If you've ever seen any sort of TV show where contestants run around doing things, you've probably thought "I could do better than that." Well, now's your chance! The Taskmaster TV show came fully formed from Alex Horne's brain, providing us all with a chance to enjoy with the subjective whims of Greg Davies. And now there's a board game, so that you can enjoy the subjective whims of your friends and family! So strap in, let's talk about the Taskmaster Board Game!
All The Information Is On The Task
The rules of the game are pretty straight forward. Players take it in turns to be the Taskmaster, putting the gilded head of Greg Davies in one of four locations - Garden, Lab, Kitchen and Living Room, and drawing a task to provide to their fellow contestants. You have to read all of the instructions and that's pretty much it. From there on in, it's the Taskmaster's call. Even the points scoring is arbitrary, with the Taskmaster able to dole out points for whatever reason they want.
You also have a secret task that you try to do throughout the game. (Mine was pet an inanimate object like it was a pet.) If you manage to get through the game unobserved, you get a bonus three points. If anyone catches you when it's time to guess and describes your task, they get three points. Finally, you all take part in the "Final Task," either reading the task or scanning the QR code so Alex Horne reads it for you. Whoever has the most points at the end is the winner!
Oh, you also have a bonus task at the start - draw a self-portrait to go into the little picture frames to help keep track of the scores.
Your Time Starts… NOW!
We played this as part of our belated Christmas party and there was a lot of fun to be had. We drew a task from the show (conceal a pea in your mouth or hand), and we had to make a representation of the Taskmaster Trophy with stuff around the house. It's definitely a different kind of party game, and actually, one which would work well over Zoom if you can't get out to see people.

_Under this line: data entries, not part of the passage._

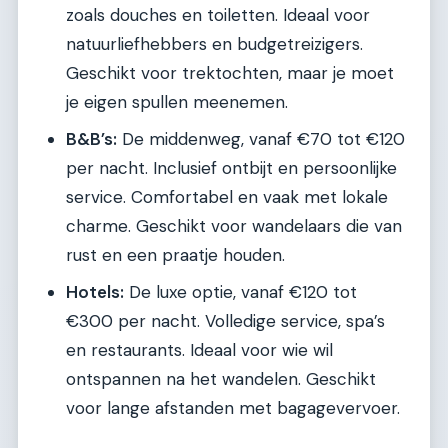
zoals douches en toiletten. Ideaal voor
natuurliefhebbers en budgetreizigers.
Geschikt voor trektochten, maar je moet
je eigen spullen meenemen.
B&B’s:
De middenweg, vanaf €70 tot €120
per nacht. Inclusief ontbijt en persoonlijke
service. Comfortabel en vaak met lokale
charme. Geschikt voor wandelaars die van
rust en een praatje houden.
Hotels:
De luxe optie, vanaf €120 tot
€300 per nacht. Volledige service, spa’s
en restaurants. Ideaal voor wie wil
ontspannen na het wandelen. Geschikt
voor lange afstanden met bagagevervoer.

There are some drawbacks though. The player who is the Taskmaster doesn't take part in the task they readout. It might be that someone wants to be Taskmaster the entire time and that's fine, but I felt like I had nothing to do whilst my opponents drew their hand and turned it into their face. We also drew a Final Task which was throwing paper into the box which we felt was really wasteful. That said, it is easily avoidable by putting that card back in the box. It's also not a game you'll play every game night but it is a lot of fun. It's a great change of pace from Cards Against Humanity, even though it does use the "Impress the Judge" mechanic. It brings out some of the creativity that comes from a game of Scrawl and sends you around the house, looking for the right thing to make your Taskmaster happy. It's also completely family-friendly, so you don't have to censor for your kids.
5 Points Go To...
To make it even better, you've got an expansion of forty cards you can shuffle into the pack, so you've got even more replayability and a little Alex Horne standee to come with your game!
I really enjoyed playing the Taskmaster board game. The show is one of our favourites and it really does capture the essence of the merriment we all enjoy.